In Chile, a detailed agreement was signed for pipe-jacking works for urban flowing infrastructure in Antofagasta, for about $39 million over 19 months from written work order and advance payment. This is a clearer contract than a general growth idea, but it still depends on order timing, advance payment and execution. In Merom HaGalil, by contrast, the biogas project with nominal capacity of about 5 MW has not yet become effective because the conditions precedent have not been met, including the customer's financing agreement and required regulatory approvals. The fixed consideration for construction and initial operation is about NIS 152.8 million, but as of the report date there is a valid bid, not an active revenue-generating contract.
Two post-balance-sheet threads sharpen the same issue. The letter of intent to invest in a U.S. data-center company could open a route for Rimon into data centers, with a possible investment of up to $35 million for up to 30% of the target and a right to serve as EPC contractor in its projects. But the investment instrument, valuation mechanisms and funding method have not yet been agreed. The memorandum of understanding to acquire 51% of an Israeli communication, lighting and electrical-control infrastructure company, at an expected price of about NIS 14 million before adjustments and a NIS 1 million contingent consideration, is also still subject to due diligence, a detailed agreement and approvals. These may become growth steps, but each needs management capacity and funding before it proves contribution.
Conclusion
The first quarter of 2026 improves the read on Rimon, but does not remove the need for close tracking. The positive side is clear: higher revenue, better gross margin, operating cash flow back in positive territory, and Global Solutions becoming a meaningful profit engine. The less comfortable side is that profit attributable to shareholders grew much more slowly than operating profit, while working capital still depends on advances, milestones and bank credit.

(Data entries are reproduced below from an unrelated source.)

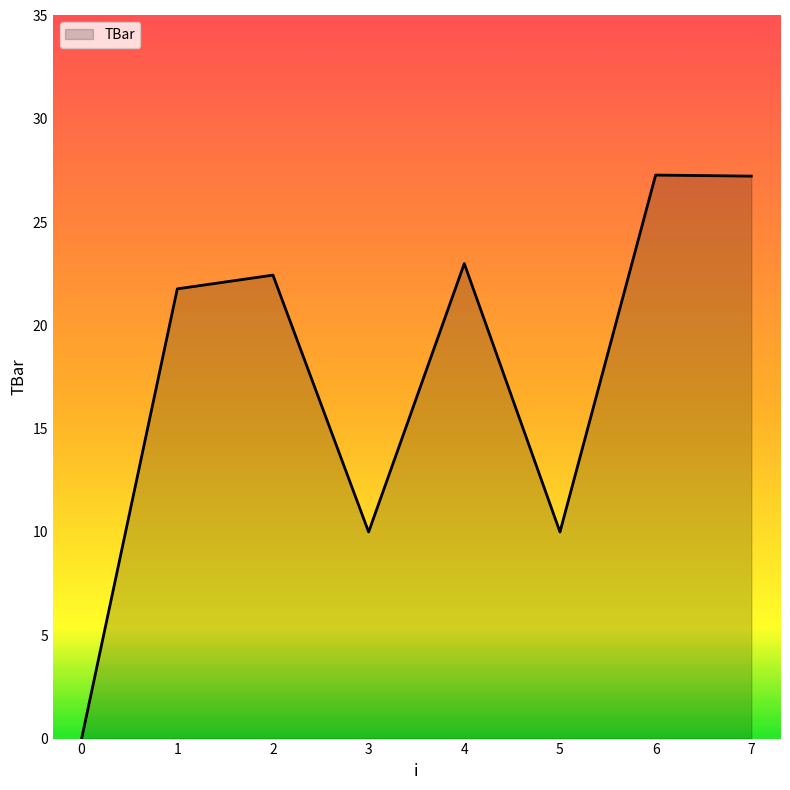

Between 2 and 7, which is larger?

7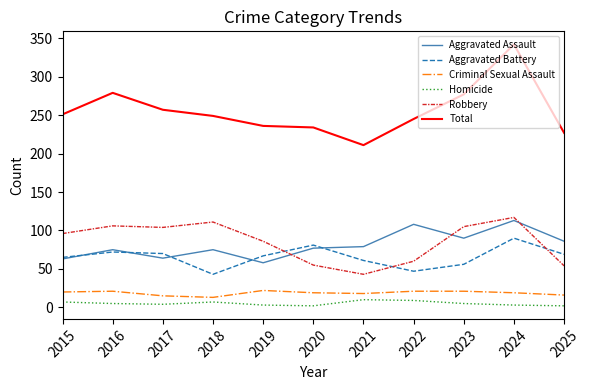

Which series has the largest total across all categories?

Total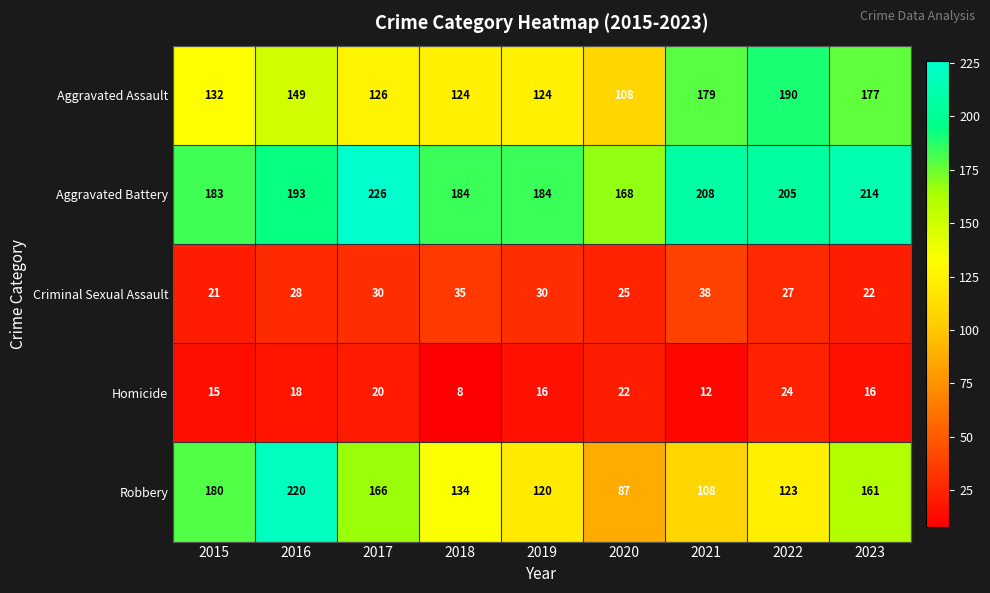

What is the difference between the second highest and second lowest values in the Robbery series?

72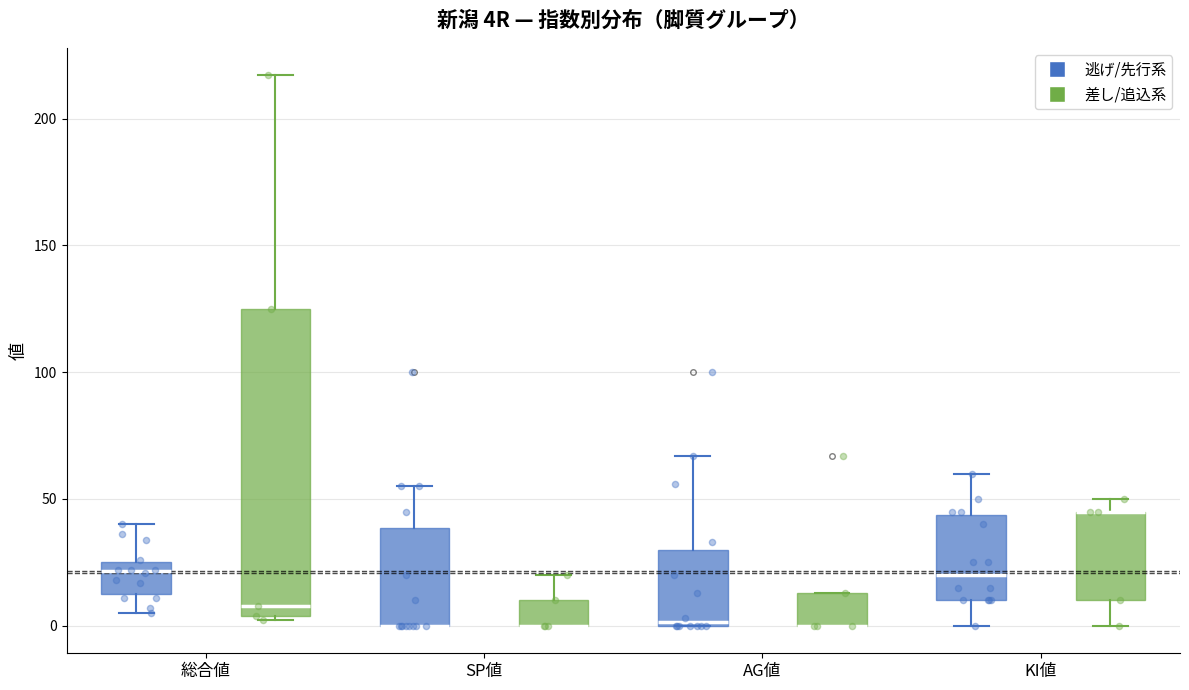

Where does the upper whisker of the box for SP値 (逃げ/先行系) end on the y-axis? The values are not printed on the chart, so give them approximately, as read against the axis.

55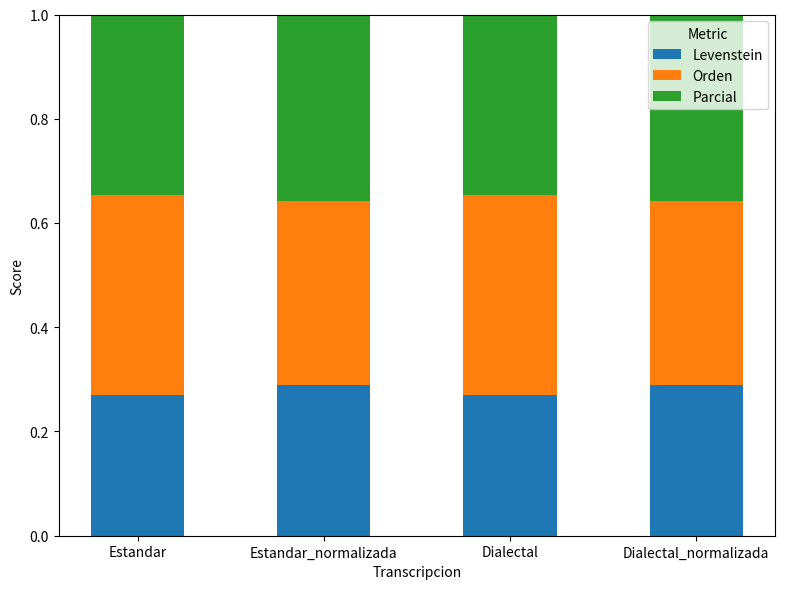

What is the sum of the Levenstein values at Estandar_normalizada and Dialectal_normalizada?

0.6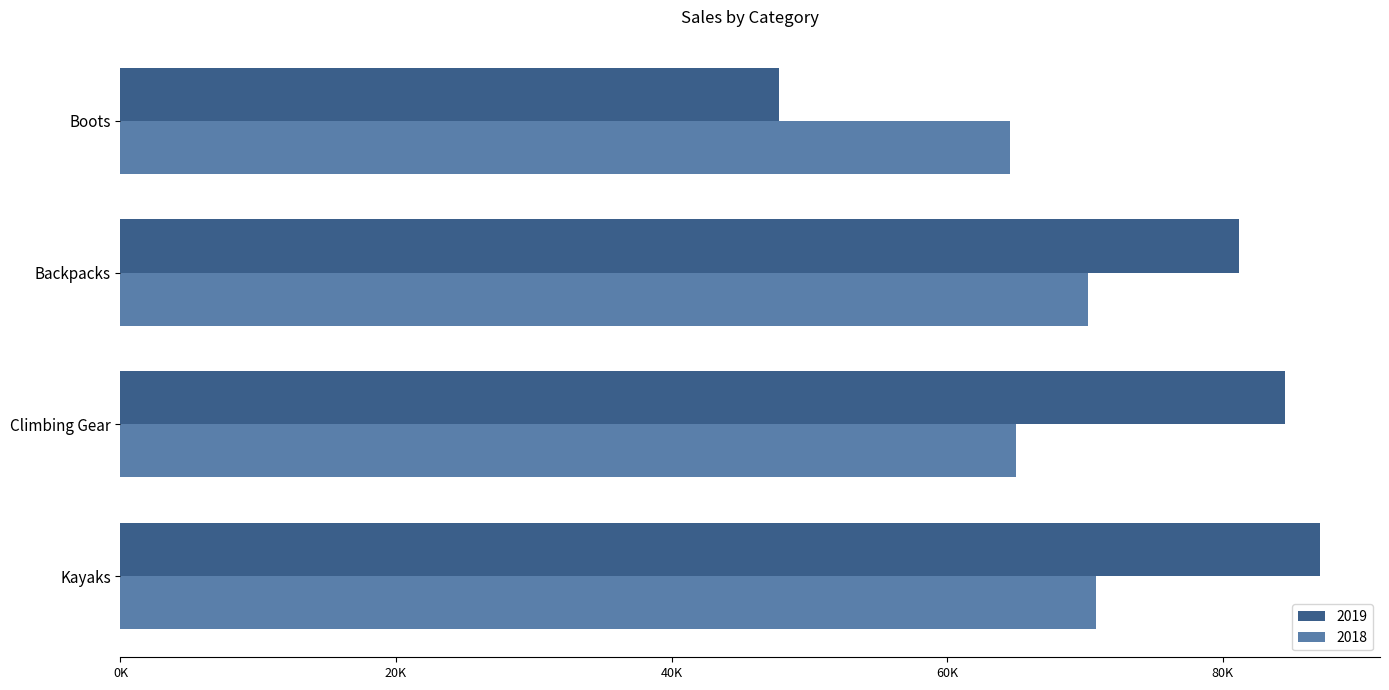

What is the average value of the 2018 series?

67663.4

The current conclusion is that the quarter strengthens the possibility that 2025 was a heavy transition year rather than structural damage, but the proof is still incomplete. The positive counter-thesis is that with India signed, Chile signed, Pah Taash consolidated and cash flow positive, Rimon is already entering a higher-quality growth year. The more cautious read, which still looks more accurate after Q1, is that the company needs another 2 to 4 quarters in which customers and contract receivables do not keep rising too fast, customer advances are not only pulling forward future pressure, and current bank credit does not climb with every backlog step-up. Short interest is not an extreme warning signal: short float was 1.19% on May 20 versus a sector average of 0.66%, but it does show the market already wants more proof. The next quarters will be driven less by the size of project wins and more by collection, Global Solutions margins, credit usage and whether the new event pipeline matures into binding agreements with clear funding.